Currently we get a large amount of exceptions in Temporal server, clustered at certain intervals in time.
All exceptions seem database related. The exceptions with the largest amount of occurrences are:

mb.error.keyword: Descending Count Count percentages
UpdateShard failed. Failed to start transaction. Error: context deadline exceeded 1,714 51.027%
shard status unknown 464 13.814%
context deadline exceeded 427 12.712%

Also see the picture from Kibana statistics attached to this topic.

Currently we do not have a clue where to start in order to find the cause of these exceptions. We do not have any known production issues related to these exceptions, however the large amount in combination with the type of exceptions does not feel very well.

Can you help with a clue for the next step we could take to analyze this? Do you have any idea what this could be related to?

Extra information:

Our temporal version:
version: “1.18.5”
web_version: “1.15.0”

We store our data in RDS Postgres.

Kind regards,

Mathijs ter Braak

UpdateShard failed. Failed to start transaction. Error: context deadline exceeded

Trying to start a transaction to your DB hit a a timeout which seems to be causing Temporal shard stability problems. Would check if your DB is overloaded.

From Temporal service side could check metrics:

sum(rate(service_errors_resource_exhausted{}[1m])) by (operation, resource_exhausted_cause)

check for SystemOverloaded cause. To protect your db dynamic config has knobs:

frontend.persistenceMaxQPS
history.persistenceMaxQPS
matching.persistenceMaxQPS

shard status unknown

Issue with shard not being in ready state (shard ownership resolution). Would check your history service restarts (server metrics provides “restarts” counter metric) and also would check persistence latencies:

histogram_quantile(0.95, sum(rate(persistence_latency_bucket{}[1m])) by (operation, le))

From these errors think you can first start looking at your persistence store (try to scale it up or adjust qps limits if its overloaded) then into your cluster stability too (for example history pods restarting)

Thanks for the suggestions.

We only see these errors logged on Production. On other environments (using the same RDS master/replica setup) Temporal server does not log these errors. I tried hard to generate load in other environments to get the same errors (using Maru), but that did not work.

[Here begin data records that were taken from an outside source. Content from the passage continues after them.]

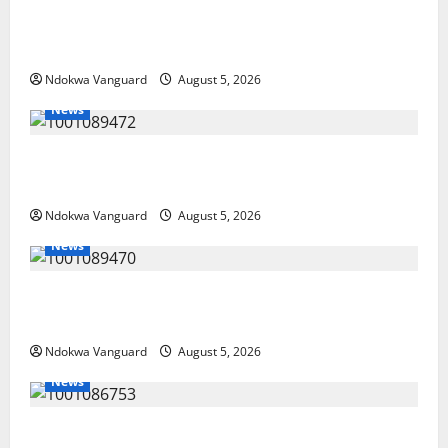
Delta Police Recover Three Pump-Action Guns,
Suspected Stolen Motorcycles, Arrest Five
Ndokwa Vanguard
August 5, 2026
News
Delta Bleeding Amid Wealth, Economic Summit
Misplaced Priority — Eshor
Ndokwa Vanguard
August 5, 2026
News
ECONOMIC SUMMIT: Delta Targets Post-Oil Economy
as Oborevwori Courts Local, Foreign Investors
Ndokwa Vanguard
August 5, 2026
News
Delta Unveils $100m Viability Guarantee Fund,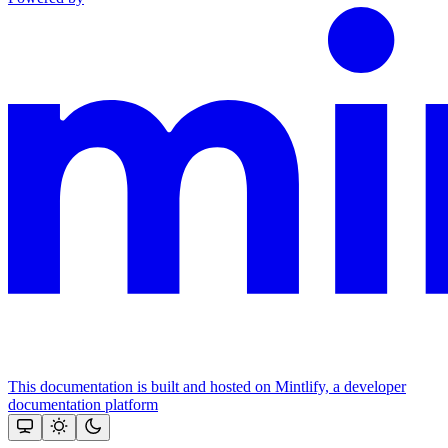
This documentation is built and hosted on Mintlify, a developer
documentation platform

Without reproduction I am hesitant to apply yur suggestion on production. Instead, I had a closer look at the RDS metrics in the AWS console. What I found is that the errors are logged about 5-6seconds after the WALWriteLock load on our RDS instance is hight for several seconds:
WALWriteLock-Chart

These are the top 2 SQL statements:

I did not investigate if WALWriteLock is only on deletion of timer tasks, it could very well be on other deletes as well.

Note that we have a master/replica RDS setup using Postgres version 11.
Could this increase in WALWriteLock load be an explanation for the error logs?